Last night Ohio State gave up 41 points and lost. One week ago Michigan gave up 45 points and lost. Is the dominance which the Big 10 enjoyed in the 1950s also lost?

I believe that there are three reasons for the Big 10′s decline in dominance: (1) the shift of population out of the midwest: (2) integration of the South ( Sweatt v. Painter, Brown v. Board of Education, and Swan v. Mecklenburg; (3) the invention of Gatorade.
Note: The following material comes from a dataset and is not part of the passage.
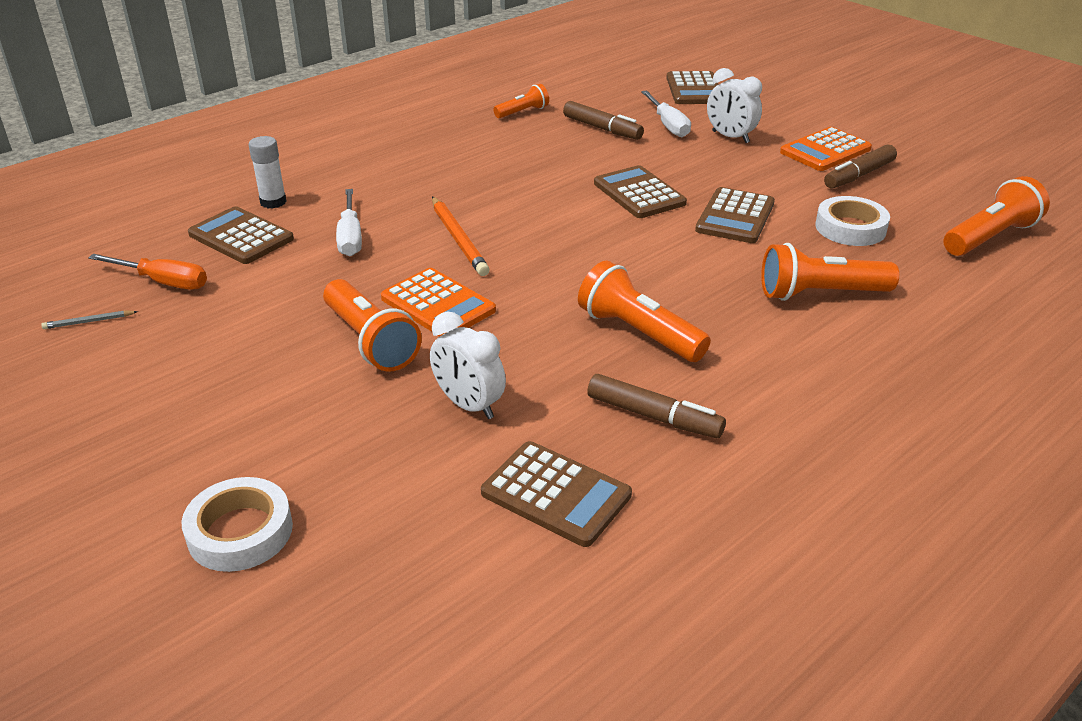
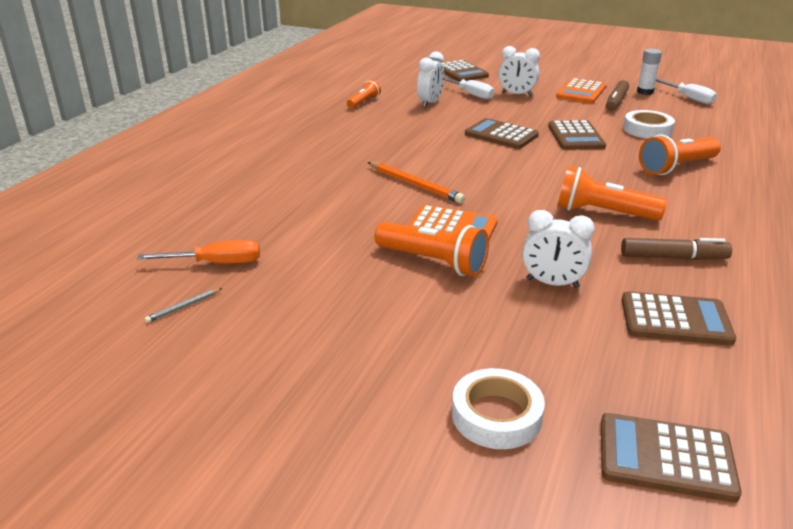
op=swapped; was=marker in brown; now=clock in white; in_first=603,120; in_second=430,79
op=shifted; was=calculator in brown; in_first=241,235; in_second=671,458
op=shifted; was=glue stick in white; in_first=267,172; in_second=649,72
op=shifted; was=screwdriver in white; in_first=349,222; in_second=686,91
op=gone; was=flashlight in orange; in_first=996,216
The 1950 census shows that two-thirds of America’s population lived north of the Ohio River and east of the Mississippi River. The center of the U. S. population was in Indiana.
Today of the four most populous states only one lies in that area. As Florida, Texas, and California have become the three largest states, it is easier for those states to produce home grown products to win in football. For example, Charlotte, N. C. had a 1950 population of 134,032 while Cleveland had over 900,000. Today Charlotte is larger than Cleveland.

In the 1950s the South was segregated. Sunny Jim Tatum who won national championships at Oklahoma and Maryland moved to the University of North Carolina where he shipped off African-American players like Bobby Bell to the University of Minnesota. In fine, the Big 10 had a great recruiting system whereby African-American players could not play in the South until the U. S. Supreme Court ruled in favoring of outlawing segregation. It took Bear Bryant at the University of Alabama to convince southerners, especially those in Alabama, that you needed the local African-Americans on your side of the ball not some Big 10 school.

Gatorade made the Florida schools power houses because it neutralized the adverse affects of dehydration. In the 1950s the best that Johns Hopkins medicine could do was to give players iced-tea after the morning practices along with a large salt pill. Dr. Barry Wood, head of the Johns Hopkins Medical School and an All-America football player at Harvard had a special interest in rehydration as his son was the captian of my high school football team.

With Gatorade you could drink during the course of the game, and not wait until it was over. Amazing, is it not, that the winning coach is sometimes doused with a tub of Gatorade.

Does President Bush Speak Ex Cathedra?

According to no less a Republican wordsmith than Kevin Philips, George the W does speak ex cathedra or at least God speaks through him. Kevin cites the BBC and a newspaper in Lancaster, Pennsylvania during a speech via UCTV given here in San Diego.
If Bush truly believes that he is speaking the Gospel of God, who told him to invade Afghanistan and Iraq, then what edifying and maybe deifying words will President W palaver next.
It is not uncommon for those who hear mystical sounds to end poorly. Joan of Arc comes to mind. So we may see George the W surrender in incendiary splendor thereby contributing to smog and providing more incite to the burning Bush. Holy Moses!!!

If Charger LT Is Not the NFL’s Most Valuable Player…

But for the abberation of Madison Avenue, LT would be the MVP. Madison Avenue, heavily influenced by HYP (Harvard, Yale and Princeton) grads, produce the hype that civilization west of the Hudson River consists of noble savages (Cleveland Indians and Atlanta Braves need not apply) who fire arrows which may be dismissed as irrelevant, incompetent and immaterial.

Sitting in San Diego, I see LT’s appeal adumbvirated by a poor endorsement stable. LT endorses Oggie’s Pizza. Anyone east of Phoenix ever heard of them? Compare that with what Reggie Bush gets for endorsements or even Drew Brees.